Perhaps the most famous gold rush of all time took place in California. The California Gold Rush started on January 24, 1848, with James Marshall’s discovery of gold at Sutter’s Mill. The discovery quickly changed the region and the nation. An estimated 300,000 prospectors sought what became known as “the California Dream,” overnight wealth through mining. Meanwhile, merchants selling to the prospectors built businesses that continue today. Perhaps the most famous of these is Levi’s, which made work pants that are today simply known as “jeans.” The influx of people made it possible for California to become a state, while the influx of gold into the US markets stimulated the country’s – and the world’s – economy. Another notable outcome of this Gold Rush was the establishment of the San Francisco Mint in 1854, which turned the gold into currency.

Although there were widespread positive effects of the rush, not everyone benefitted. Native Americans who were living in the region were forced off their lands. They suffered starvation as chemicals, silt, and gravel from prospecting destroyed their lands and killed fish. There were also more direct atrocities, such as the murder of natives.

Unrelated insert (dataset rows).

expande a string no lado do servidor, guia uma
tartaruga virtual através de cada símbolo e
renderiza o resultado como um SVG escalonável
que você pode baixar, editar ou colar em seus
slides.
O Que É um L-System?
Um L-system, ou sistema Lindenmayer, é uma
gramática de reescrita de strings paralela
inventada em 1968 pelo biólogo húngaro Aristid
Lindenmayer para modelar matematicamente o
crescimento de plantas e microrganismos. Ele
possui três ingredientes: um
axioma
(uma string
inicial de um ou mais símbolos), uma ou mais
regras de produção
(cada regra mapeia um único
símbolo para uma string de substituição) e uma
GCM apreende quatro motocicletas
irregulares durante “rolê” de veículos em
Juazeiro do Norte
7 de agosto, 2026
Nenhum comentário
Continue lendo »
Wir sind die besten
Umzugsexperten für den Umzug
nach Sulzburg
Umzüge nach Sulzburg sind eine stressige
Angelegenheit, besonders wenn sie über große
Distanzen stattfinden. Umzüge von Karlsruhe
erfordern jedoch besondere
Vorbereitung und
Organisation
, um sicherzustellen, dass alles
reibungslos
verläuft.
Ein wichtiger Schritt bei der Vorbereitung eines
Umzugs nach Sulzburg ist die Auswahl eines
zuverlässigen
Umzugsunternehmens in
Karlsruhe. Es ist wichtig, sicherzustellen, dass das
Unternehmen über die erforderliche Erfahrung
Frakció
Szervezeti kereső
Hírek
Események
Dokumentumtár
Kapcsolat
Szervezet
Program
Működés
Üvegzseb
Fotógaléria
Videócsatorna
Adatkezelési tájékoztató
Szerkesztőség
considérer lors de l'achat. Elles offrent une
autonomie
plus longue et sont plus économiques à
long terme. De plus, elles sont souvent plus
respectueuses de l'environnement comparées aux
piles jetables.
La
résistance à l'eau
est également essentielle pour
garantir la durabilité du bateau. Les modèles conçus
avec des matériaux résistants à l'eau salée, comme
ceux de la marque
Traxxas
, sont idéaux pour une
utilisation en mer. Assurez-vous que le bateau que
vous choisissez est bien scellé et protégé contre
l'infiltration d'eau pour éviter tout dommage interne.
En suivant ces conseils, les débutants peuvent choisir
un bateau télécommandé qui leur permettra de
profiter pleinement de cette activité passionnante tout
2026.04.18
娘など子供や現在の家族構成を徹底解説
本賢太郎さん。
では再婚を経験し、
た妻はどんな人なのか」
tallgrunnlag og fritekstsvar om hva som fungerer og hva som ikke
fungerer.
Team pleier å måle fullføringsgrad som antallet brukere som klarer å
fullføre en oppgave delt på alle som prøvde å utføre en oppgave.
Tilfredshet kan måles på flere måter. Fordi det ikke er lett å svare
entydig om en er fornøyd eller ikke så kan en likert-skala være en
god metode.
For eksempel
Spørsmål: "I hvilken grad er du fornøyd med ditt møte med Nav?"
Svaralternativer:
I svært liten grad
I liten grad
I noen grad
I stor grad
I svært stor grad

The Victorian Gold Rush is among those that changed the history of a nation, in this case, Australia. Lasting from 1851 into the 1860s, the period made Melbourne the country’s financial capital and brought tremendous wealth to the colony as well as vast movements of populations. Due to the discovery of gold, the people of Victoria rapidly tripled from 77,000 in 1851 to 237,000 in 1854. The city would have an impressive population of 411,000 by 1857.

In the half-century following the discovery of gold, over 61 million ounces of gold were mined in Victoria. Much of that was exported to Britain and helped pay off the country’s foreign debuts, and also served to fund its economic expansion in the ensuing decades. Today, Australia boasts two of the most renowned mints globally, the Perth Mint and the Royal Australian Mint.

John Henry Davis, a mineralogist from Wales, discovered gold in the South African Republic in 1852. He brought his findings to the President, Andries Pretorius, who had him escorted out of the country because of his fears of what could happen should a gold rush occur. Over the decades that followed, there were other small discoveries and even some mining operations. Then, in 1886, an Australian miner, George Harrison, found gold at Langlaagle. Word spread quickly, and one of history’s most enormous gold rushes began.

The rush changed the course of South African history. The influx of foreigners was so great that South African Paul Kruger became concerned about the possibility of foreigners outnumbering Boers. He took several steps to discourage immigration, and conflicts with the British, who claimed the lands, grew. This tension eventually resulted in the Second Boer War.

During the gold rush, prospectors and miners flocked into Ferreira’s Camp, a small mining village. It took less than a decade for the town to become the biggest city in South Africa. It is still the country’s largest metropolitan area more than a century later.

Participation in any gold rush requires ambition and a willingness to leave behind the comfortable and the familiar. That willingness went to extremes in the late 19th century with the Klondike Gold Rush, which started in 1896 with the discovery of gold by local miners. The “stampede” began the following year and included notable figures like author Jack London and former Washington Governor John McGraw.

Estimates put the number of people who tried to reach the region at 100,000, but only 30,000-40,000 people arrived—those who did so faced perhaps the harshest conditions of any gold rush. Although multiple routes were available, all presented their own challenges. The Canadian government made the journey even more challenging by requiring those heading to the area to bring with them a year’s worth of food, which weighed more than half a ton, in addition to anything else they had to carry. Once there, prospectors faced frigid temperatures, which fell below −58 °F.

All told, fewer than half even of those who arrived became prospectors, and just about 4,000 found gold. Of those, no more than a few hundred people became wealthy from their efforts. The rush ultimately drew to a close in 1899 as the Nome Gold Rush began.